* **PROBLEM TO SOLVE**:
Print nothing but the lines below starting at the line that holds "in the top-left." and ending at the line that holds "19: (271, 122)", including both, each exactly as written.

(INFORMATION)

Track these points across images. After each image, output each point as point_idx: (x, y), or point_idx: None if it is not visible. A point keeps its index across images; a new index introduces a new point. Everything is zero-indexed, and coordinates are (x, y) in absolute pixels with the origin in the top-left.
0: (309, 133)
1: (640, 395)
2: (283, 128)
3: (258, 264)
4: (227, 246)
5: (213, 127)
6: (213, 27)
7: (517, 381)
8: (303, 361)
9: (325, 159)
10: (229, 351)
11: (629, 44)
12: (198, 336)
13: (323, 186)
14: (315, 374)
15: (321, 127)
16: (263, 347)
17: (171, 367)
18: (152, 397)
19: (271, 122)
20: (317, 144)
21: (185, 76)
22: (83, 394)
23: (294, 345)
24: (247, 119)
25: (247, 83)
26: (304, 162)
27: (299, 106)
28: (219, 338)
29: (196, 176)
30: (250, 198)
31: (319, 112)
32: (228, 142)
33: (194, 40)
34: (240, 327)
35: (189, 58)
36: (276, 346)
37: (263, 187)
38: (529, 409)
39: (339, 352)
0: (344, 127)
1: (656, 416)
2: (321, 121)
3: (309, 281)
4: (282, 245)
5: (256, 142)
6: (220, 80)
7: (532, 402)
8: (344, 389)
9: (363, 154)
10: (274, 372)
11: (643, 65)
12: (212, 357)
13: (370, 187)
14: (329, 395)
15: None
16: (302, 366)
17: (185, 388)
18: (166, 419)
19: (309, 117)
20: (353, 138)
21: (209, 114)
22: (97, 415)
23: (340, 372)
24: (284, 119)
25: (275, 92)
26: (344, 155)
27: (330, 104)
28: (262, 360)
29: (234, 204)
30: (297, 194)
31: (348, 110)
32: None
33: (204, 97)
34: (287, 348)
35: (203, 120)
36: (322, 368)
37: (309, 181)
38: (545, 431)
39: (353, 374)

(End INFORMATION)
(INFORMATION)

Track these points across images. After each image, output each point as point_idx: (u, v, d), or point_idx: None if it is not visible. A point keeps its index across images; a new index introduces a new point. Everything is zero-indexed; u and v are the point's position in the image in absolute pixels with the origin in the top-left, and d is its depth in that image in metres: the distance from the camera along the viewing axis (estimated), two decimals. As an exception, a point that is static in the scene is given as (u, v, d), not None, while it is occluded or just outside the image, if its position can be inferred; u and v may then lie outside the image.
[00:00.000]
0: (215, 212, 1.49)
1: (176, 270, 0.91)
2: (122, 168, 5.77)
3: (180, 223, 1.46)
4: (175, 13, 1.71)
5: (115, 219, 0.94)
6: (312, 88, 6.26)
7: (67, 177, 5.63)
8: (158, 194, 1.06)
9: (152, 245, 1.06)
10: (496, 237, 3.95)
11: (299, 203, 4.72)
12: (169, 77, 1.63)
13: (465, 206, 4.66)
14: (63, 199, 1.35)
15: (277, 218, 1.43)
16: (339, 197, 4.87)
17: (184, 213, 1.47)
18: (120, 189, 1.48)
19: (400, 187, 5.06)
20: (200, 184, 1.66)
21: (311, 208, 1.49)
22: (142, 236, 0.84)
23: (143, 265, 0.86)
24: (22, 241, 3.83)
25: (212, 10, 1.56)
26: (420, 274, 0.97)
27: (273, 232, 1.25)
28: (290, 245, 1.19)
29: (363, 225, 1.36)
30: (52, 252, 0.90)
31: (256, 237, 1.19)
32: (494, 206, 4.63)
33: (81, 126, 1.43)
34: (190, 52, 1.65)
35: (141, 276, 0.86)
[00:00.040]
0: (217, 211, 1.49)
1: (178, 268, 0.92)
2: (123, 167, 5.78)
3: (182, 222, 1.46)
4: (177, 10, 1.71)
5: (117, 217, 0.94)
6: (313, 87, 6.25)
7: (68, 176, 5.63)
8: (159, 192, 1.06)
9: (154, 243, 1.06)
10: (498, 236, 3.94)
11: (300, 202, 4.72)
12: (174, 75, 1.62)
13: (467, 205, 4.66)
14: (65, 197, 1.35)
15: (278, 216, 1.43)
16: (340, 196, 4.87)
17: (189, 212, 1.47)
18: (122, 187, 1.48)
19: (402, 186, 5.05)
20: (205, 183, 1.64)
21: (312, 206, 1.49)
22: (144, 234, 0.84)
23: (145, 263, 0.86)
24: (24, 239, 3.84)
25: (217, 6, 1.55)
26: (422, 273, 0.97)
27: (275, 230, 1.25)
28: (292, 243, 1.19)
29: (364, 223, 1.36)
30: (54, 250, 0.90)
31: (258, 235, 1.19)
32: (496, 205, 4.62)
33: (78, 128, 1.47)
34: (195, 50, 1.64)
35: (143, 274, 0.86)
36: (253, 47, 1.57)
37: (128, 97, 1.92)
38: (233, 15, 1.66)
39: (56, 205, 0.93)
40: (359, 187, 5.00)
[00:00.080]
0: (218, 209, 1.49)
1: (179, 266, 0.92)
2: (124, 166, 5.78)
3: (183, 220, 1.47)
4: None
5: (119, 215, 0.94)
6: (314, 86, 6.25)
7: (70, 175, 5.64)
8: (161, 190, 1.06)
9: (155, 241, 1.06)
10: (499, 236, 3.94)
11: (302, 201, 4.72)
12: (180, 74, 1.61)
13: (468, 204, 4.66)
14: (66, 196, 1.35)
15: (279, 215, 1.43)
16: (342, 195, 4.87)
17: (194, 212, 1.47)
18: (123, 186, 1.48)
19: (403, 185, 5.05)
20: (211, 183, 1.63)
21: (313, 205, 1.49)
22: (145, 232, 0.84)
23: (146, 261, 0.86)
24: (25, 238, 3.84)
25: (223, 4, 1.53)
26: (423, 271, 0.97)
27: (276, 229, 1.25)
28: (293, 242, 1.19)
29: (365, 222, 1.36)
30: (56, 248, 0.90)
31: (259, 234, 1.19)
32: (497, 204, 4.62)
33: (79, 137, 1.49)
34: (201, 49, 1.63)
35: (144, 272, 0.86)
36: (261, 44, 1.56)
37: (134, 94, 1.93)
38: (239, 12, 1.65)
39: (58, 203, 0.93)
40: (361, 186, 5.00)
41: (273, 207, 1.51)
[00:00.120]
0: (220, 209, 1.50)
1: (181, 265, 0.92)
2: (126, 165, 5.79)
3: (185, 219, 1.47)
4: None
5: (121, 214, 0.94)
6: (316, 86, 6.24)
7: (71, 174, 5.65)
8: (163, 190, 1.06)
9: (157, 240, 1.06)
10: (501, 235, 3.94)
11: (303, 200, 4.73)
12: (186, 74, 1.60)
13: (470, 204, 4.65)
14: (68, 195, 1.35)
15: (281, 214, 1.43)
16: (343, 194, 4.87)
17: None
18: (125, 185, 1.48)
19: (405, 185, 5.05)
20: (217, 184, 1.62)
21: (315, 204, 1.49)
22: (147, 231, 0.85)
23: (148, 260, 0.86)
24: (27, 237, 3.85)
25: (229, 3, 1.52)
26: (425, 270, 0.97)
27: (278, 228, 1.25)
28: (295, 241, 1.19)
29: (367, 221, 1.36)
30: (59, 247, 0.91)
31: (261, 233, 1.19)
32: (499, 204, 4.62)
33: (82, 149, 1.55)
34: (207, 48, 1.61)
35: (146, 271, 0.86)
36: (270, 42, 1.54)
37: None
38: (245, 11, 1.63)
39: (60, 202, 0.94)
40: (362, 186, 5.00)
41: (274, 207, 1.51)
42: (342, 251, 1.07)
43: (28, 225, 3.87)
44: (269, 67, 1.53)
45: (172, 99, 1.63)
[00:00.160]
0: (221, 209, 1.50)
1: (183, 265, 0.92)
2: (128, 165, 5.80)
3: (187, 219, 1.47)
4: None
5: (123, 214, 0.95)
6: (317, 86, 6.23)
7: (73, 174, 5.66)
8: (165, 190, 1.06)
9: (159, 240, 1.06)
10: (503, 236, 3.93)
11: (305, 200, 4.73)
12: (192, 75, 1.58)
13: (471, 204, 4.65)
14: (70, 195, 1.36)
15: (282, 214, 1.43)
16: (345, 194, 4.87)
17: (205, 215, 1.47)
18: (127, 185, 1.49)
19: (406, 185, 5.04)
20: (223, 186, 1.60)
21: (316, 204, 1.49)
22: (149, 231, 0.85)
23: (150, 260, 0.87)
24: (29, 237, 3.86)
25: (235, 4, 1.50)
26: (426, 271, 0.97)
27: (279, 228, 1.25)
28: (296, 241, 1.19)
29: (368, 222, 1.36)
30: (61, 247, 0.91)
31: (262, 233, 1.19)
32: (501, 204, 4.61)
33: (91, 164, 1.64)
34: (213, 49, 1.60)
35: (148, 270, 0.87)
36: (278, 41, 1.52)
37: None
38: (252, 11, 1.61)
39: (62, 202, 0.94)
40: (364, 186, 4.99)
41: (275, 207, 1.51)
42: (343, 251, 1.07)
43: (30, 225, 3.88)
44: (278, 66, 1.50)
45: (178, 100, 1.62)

(End INFORMATION)

* **ANSWER FOR THIS EXERCISE**:
Track these points across images. After each image, output each point as point_idx: (x, y), or point_idx: None if it is not visible. A point keeps its index across images; a new index introduces a new point. Everything is zero-indexed, and coordinates are (x, y) in absolute pixels with the origin in the top-left.
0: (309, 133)
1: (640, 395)
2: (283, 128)
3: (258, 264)
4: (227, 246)
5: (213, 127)
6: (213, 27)
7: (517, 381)
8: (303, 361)
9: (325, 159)
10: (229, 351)
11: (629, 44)
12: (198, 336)
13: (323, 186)
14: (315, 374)
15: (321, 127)
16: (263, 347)
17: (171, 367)
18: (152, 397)
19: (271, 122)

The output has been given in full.